» Required task: Rewrite the entries from the line with "scientific name: Anemone edwardsiana" up to and including the line with "family: Mytilidae", changing "common name" to "vernacular name" and keeping everything else as it is. Return only those lines.

» Materials provided:
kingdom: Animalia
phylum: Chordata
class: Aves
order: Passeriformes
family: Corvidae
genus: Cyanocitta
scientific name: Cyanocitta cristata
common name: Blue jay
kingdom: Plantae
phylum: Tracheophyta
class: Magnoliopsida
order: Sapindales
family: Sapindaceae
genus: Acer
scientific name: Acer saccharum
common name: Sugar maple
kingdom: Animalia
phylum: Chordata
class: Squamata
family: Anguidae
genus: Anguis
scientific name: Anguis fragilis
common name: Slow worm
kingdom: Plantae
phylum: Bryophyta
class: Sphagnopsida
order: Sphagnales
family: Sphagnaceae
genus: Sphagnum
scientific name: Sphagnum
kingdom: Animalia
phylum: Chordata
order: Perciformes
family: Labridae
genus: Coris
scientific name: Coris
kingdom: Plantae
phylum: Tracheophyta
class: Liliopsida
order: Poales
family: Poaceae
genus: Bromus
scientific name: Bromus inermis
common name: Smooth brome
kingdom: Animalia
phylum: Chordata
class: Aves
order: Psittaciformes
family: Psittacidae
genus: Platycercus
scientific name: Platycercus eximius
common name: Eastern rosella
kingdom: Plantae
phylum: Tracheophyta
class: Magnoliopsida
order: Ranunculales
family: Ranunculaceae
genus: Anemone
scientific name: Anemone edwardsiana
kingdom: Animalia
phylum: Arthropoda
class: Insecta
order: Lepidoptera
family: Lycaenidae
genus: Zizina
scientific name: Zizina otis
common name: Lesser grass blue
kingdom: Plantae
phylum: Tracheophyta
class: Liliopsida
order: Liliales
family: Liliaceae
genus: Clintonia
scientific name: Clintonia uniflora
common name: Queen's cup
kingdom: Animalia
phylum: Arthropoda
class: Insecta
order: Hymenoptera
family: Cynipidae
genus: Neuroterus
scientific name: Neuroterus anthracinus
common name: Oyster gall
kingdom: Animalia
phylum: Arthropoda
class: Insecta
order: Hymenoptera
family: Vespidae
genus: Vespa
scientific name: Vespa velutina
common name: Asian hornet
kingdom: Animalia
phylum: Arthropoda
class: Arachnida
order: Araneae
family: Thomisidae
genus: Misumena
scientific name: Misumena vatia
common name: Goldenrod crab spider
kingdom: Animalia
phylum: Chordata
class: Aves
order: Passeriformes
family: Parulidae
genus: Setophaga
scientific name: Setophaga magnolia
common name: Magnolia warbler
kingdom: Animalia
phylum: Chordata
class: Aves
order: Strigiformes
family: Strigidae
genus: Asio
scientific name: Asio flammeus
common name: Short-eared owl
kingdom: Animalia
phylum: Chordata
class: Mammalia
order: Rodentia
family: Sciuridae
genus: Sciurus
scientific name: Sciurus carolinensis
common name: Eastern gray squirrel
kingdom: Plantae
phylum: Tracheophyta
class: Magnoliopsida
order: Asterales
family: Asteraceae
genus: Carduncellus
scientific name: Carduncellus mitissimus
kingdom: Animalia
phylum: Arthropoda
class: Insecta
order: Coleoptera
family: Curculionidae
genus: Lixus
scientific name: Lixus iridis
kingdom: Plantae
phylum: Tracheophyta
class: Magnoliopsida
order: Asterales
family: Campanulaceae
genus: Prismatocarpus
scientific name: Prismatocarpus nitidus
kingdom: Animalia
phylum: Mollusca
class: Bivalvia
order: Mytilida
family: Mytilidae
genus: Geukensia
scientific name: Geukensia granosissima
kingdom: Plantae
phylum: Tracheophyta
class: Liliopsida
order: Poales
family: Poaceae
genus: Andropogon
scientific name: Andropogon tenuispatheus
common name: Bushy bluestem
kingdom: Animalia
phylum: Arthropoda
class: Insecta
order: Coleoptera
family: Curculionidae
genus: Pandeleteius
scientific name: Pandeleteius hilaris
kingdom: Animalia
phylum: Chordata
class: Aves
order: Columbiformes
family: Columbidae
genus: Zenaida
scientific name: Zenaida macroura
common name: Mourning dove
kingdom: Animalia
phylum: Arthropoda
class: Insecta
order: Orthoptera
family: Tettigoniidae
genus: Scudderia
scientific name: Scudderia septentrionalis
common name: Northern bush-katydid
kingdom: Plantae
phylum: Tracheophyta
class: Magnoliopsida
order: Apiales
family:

» Reply to the task:
scientific name: Anemone edwardsiana
kingdom: Animalia
phylum: Arthropoda
class: Insecta
order: Lepidoptera
family: Lycaenidae
genus: Zizina
scientific name: Zizina otis
vernacular name: Lesser grass blue
kingdom: Plantae
phylum: Tracheophyta
class: Liliopsida
order: Liliales
family: Liliaceae
genus: Clintonia
scientific name: Clintonia uniflora
vernacular name: Queen's cup
kingdom: Animalia
phylum: Arthropoda
class: Insecta
order: Hymenoptera
family: Cynipidae
genus: Neuroterus
scientific name: Neuroterus anthracinus
vernacular name: Oyster gall
kingdom: Animalia
phylum: Arthropoda
class: Insecta
order: Hymenoptera
family: Vespidae
genus: Vespa
scientific name: Vespa velutina
vernacular name: Asian hornet
kingdom: Animalia
phylum: Arthropoda
class: Arachnida
order: Araneae
family: Thomisidae
genus: Misumena
scientific name: Misumena vatia
vernacular name: Goldenrod crab spider
kingdom: Animalia
phylum: Chordata
class: Aves
order: Passeriformes
family: Parulidae
genus: Setophaga
scientific name: Setophaga magnolia
vernacular name: Magnolia warbler
kingdom: Animalia
phylum: Chordata
class: Aves
order: Strigiformes
family: Strigidae
genus: Asio
scientific name: Asio flammeus
vernacular name: Short-eared owl
kingdom: Animalia
phylum: Chordata
class: Mammalia
order: Rodentia
family: Sciuridae
genus: Sciurus
scientific name: Sciurus carolinensis
vernacular name: Eastern gray squirrel
kingdom: Plantae
phylum: Tracheophyta
class: Magnoliopsida
order: Asterales
family: Asteraceae
genus: Carduncellus
scientific name: Carduncellus mitissimus
kingdom: Animalia
phylum: Arthropoda
class: Insecta
order: Coleoptera
family: Curculionidae
genus: Lixus
scientific name: Lixus iridis
kingdom: Plantae
phylum: Tracheophyta
class: Magnoliopsida
order: Asterales
family: Campanulaceae
genus: Prismatocarpus
scientific name: Prismatocarpus nitidus
kingdom: Animalia
phylum: Mollusca
class: Bivalvia
order: Mytilida
family: Mytilidae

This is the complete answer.